A standard measurement method
In a fourth scenario, the application has been drafted with reference to a standard measurement method for a parameter, for instance an International Organisation for Standardisation or ASTM International method. In many cases this approach is adequate, and the measurement method can readily be incorporated into a claim. The examiner is very likely to accept that a standard method contains enough information for the unambiguous measurement of the parameter without further investigation. However, for some standard measurement methods, a simple reference to the standard in the patent application may still fail to provide the level of detail required. For instance, the temperature at which a parameter is measured may affect the result.
A standard measurement method may not mandate a single temperature at which to measure, instead, it may allow a range of possible temperatures but stipulate that the measured value should be reported along with the temperature at which it was measured. In such instances a basic reference solely to the standard method may not be enough to clarify a parameter, the temperature of the measurement must be specified as well (and possibly further variable conditions).

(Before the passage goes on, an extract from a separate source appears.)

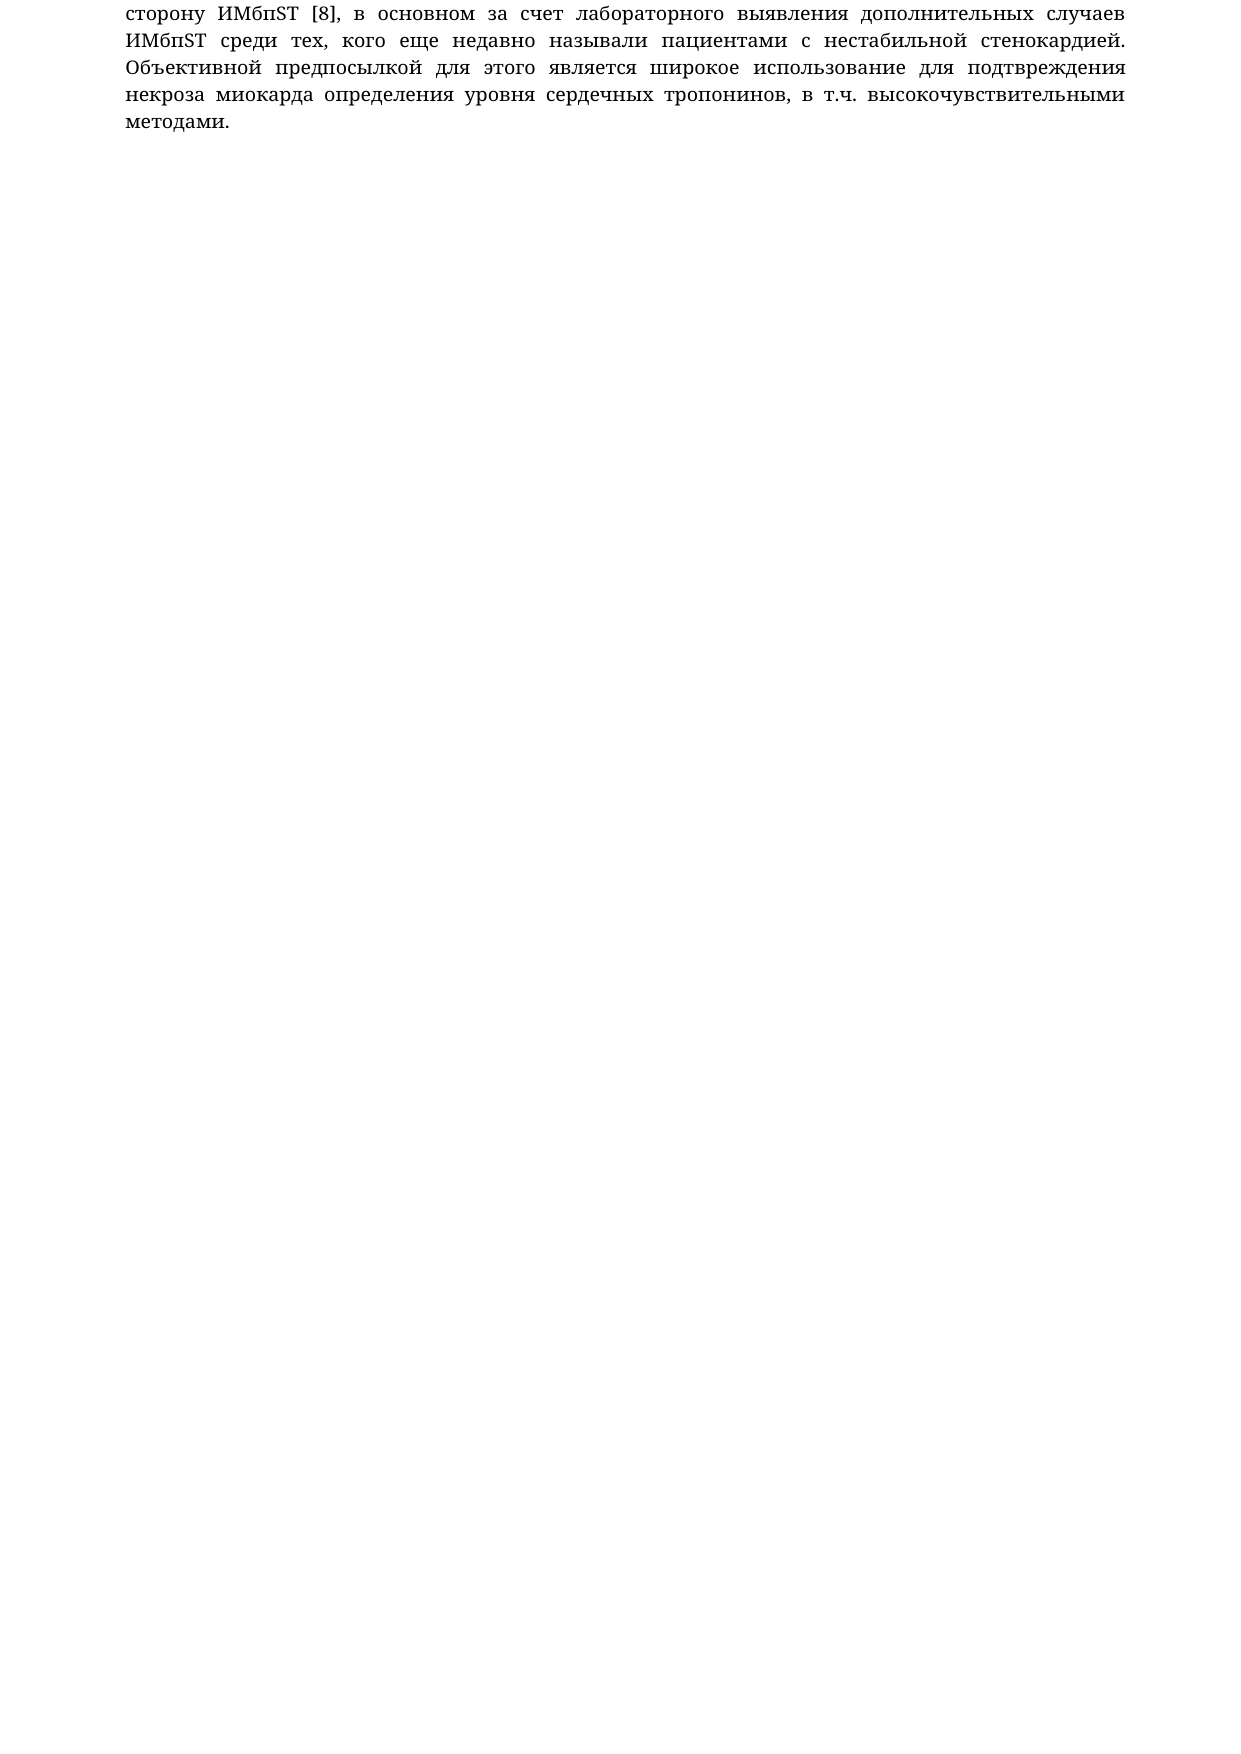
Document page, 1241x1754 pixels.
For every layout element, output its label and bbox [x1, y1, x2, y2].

Another example of this pitfall is the measurement of the glass transition temperature of polymers by differential scanning calorimetry in which the heating rate can affect the result. This can be a fatal flaw at the EPO. Patents have been revoked, even though they refer to standard testing methods, for not providing enough information on the measurement conditions (eg, T 412/02 and T 1252/08). Accordingly, an application drafted with a parameter in claim 1 and a reference to a standard measurement method for that parameter in the description, may still be caught in the trap.